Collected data
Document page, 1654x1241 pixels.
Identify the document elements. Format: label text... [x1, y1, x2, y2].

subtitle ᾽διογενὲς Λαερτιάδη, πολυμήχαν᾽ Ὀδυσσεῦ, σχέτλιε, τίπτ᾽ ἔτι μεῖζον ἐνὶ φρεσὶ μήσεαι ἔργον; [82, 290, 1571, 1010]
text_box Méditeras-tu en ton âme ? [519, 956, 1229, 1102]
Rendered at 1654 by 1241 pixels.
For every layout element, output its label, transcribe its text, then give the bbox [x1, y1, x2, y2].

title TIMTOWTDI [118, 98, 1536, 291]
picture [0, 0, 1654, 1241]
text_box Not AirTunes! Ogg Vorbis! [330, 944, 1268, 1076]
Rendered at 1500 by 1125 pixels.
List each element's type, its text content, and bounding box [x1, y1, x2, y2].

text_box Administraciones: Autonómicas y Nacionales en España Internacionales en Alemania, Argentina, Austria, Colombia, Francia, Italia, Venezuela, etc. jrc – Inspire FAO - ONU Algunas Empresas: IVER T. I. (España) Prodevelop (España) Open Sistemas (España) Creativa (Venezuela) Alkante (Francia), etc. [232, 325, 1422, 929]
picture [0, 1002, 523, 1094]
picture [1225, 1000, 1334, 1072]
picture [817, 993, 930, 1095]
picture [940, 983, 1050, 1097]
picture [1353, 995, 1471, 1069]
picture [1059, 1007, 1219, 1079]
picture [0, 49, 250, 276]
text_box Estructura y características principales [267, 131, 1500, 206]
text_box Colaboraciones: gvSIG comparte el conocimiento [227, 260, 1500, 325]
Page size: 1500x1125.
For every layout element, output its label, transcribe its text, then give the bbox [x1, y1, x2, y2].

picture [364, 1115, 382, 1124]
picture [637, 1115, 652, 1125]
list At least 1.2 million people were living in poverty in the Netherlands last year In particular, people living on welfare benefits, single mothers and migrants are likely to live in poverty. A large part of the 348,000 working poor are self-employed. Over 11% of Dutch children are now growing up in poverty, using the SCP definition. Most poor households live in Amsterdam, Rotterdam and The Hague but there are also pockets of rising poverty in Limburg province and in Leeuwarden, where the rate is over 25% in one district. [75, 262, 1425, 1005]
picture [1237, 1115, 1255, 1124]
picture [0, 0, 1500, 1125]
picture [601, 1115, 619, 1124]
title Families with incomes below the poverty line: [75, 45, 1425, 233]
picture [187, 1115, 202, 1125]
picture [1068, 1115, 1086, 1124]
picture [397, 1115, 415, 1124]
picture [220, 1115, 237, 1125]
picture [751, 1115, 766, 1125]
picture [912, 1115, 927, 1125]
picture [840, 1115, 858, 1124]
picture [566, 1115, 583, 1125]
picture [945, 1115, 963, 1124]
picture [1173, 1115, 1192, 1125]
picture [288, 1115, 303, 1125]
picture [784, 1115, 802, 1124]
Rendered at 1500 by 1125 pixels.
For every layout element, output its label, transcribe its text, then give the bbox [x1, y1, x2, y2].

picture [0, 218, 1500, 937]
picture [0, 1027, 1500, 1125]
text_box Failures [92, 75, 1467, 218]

• [Written problem] Retype every line of the entries above, character for character, with no changes.

• [Exercise answer]
Document page, 1654x1241 pixels.
Identify the document elements. Format: label text... [x1, y1, x2, y2].

subtitle ᾽διογενὲς Λαερτιάδη, πολυμήχαν᾽ Ὀδυσσεῦ, σχέτλιε, τίπτ᾽ ἔτι μεῖζον ἐνὶ φρεσὶ μήσεαι ἔργον; [82, 290, 1571, 1010]
text_box Méditeras-tu en ton âme ? [519, 956, 1229, 1102]
Rendered at 1654 by 1241 pixels.
For every layout element, output its label, transcribe its text, then give the bbox [x1, y1, x2, y2].

title TIMTOWTDI [118, 98, 1536, 291]
picture [0, 0, 1654, 1241]
text_box Not AirTunes! Ogg Vorbis! [330, 944, 1268, 1076]
Rendered at 1500 by 1125 pixels.
List each element's type, its text content, and bounding box [x1, y1, x2, y2].

text_box Administraciones: Autonómicas y Nacionales en España Internacionales en Alemania, Argentina, Austria, Colombia, Francia, Italia, Venezuela, etc. jrc – Inspire FAO - ONU Algunas Empresas: IVER T. I. (España) Prodevelop (España) Open Sistemas (España) Creativa (Venezuela) Alkante (Francia), etc. [232, 325, 1422, 929]
picture [0, 1002, 523, 1094]
picture [1225, 1000, 1334, 1072]
picture [817, 993, 930, 1095]
picture [940, 983, 1050, 1097]
picture [1353, 995, 1471, 1069]
picture [1059, 1007, 1219, 1079]
picture [0, 49, 250, 276]
text_box Estructura y características principales [267, 131, 1500, 206]
text_box Colaboraciones: gvSIG comparte el conocimiento [227, 260, 1500, 325]
Page size: 1500x1125.
For every layout element, output its label, transcribe its text, then give the bbox [x1, y1, x2, y2].

picture [364, 1115, 382, 1124]
picture [637, 1115, 652, 1125]
list At least 1.2 million people were living in poverty in the Netherlands last year In particular, people living on welfare benefits, single mothers and migrants are likely to live in poverty. A large part of the 348,000 working poor are self-employed. Over 11% of Dutch children are now growing up in poverty, using the SCP definition. Most poor households live in Amsterdam, Rotterdam and The Hague but there are also pockets of rising poverty in Limburg province and in Leeuwarden, where the rate is over 25% in one district. [75, 262, 1425, 1005]
picture [1237, 1115, 1255, 1124]
picture [0, 0, 1500, 1125]
picture [601, 1115, 619, 1124]
title Families with incomes below the poverty line: [75, 45, 1425, 233]
picture [187, 1115, 202, 1125]
picture [1068, 1115, 1086, 1124]
picture [397, 1115, 415, 1124]
picture [220, 1115, 237, 1125]
picture [751, 1115, 766, 1125]
picture [912, 1115, 927, 1125]
picture [840, 1115, 858, 1124]
picture [566, 1115, 583, 1125]
picture [945, 1115, 963, 1124]
picture [1173, 1115, 1192, 1125]
picture [288, 1115, 303, 1125]
picture [784, 1115, 802, 1124]
Rendered at 1500 by 1125 pixels.
For every layout element, output its label, transcribe its text, then give the bbox [x1, y1, x2, y2].

picture [0, 218, 1500, 937]
picture [0, 1027, 1500, 1125]
text_box Failures [92, 75, 1467, 218]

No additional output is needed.